* **Problem statement**
Take each line of the records below that contains the string "Abend" and copy it.

*** Records provided ***

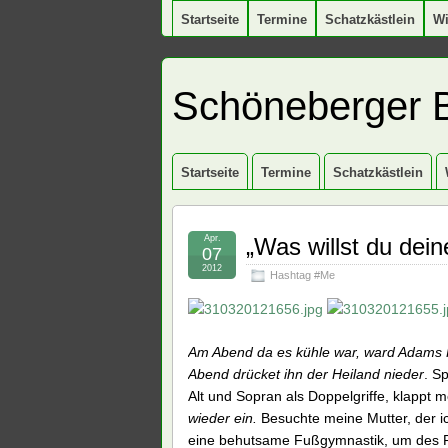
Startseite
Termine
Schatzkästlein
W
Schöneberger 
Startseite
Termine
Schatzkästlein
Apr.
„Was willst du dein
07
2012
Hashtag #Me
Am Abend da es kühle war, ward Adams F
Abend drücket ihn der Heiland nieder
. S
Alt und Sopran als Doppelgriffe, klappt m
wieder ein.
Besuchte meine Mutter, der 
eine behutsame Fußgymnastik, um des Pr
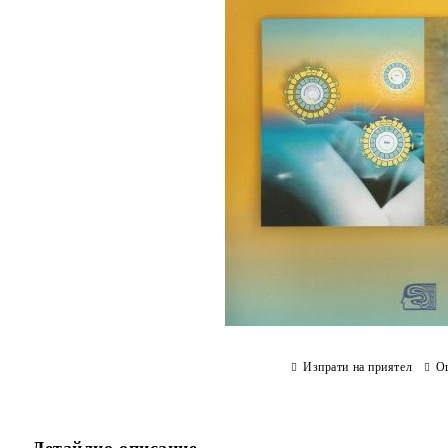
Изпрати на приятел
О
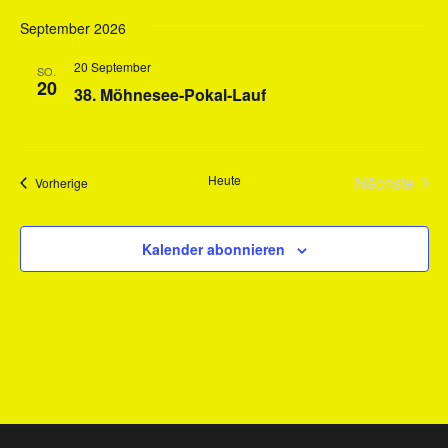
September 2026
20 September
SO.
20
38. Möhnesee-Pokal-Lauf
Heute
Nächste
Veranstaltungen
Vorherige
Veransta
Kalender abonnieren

***

* **Answer box**
Am Abend da es kühle war, ward Adams F
Abend drücket ihn der Heiland nieder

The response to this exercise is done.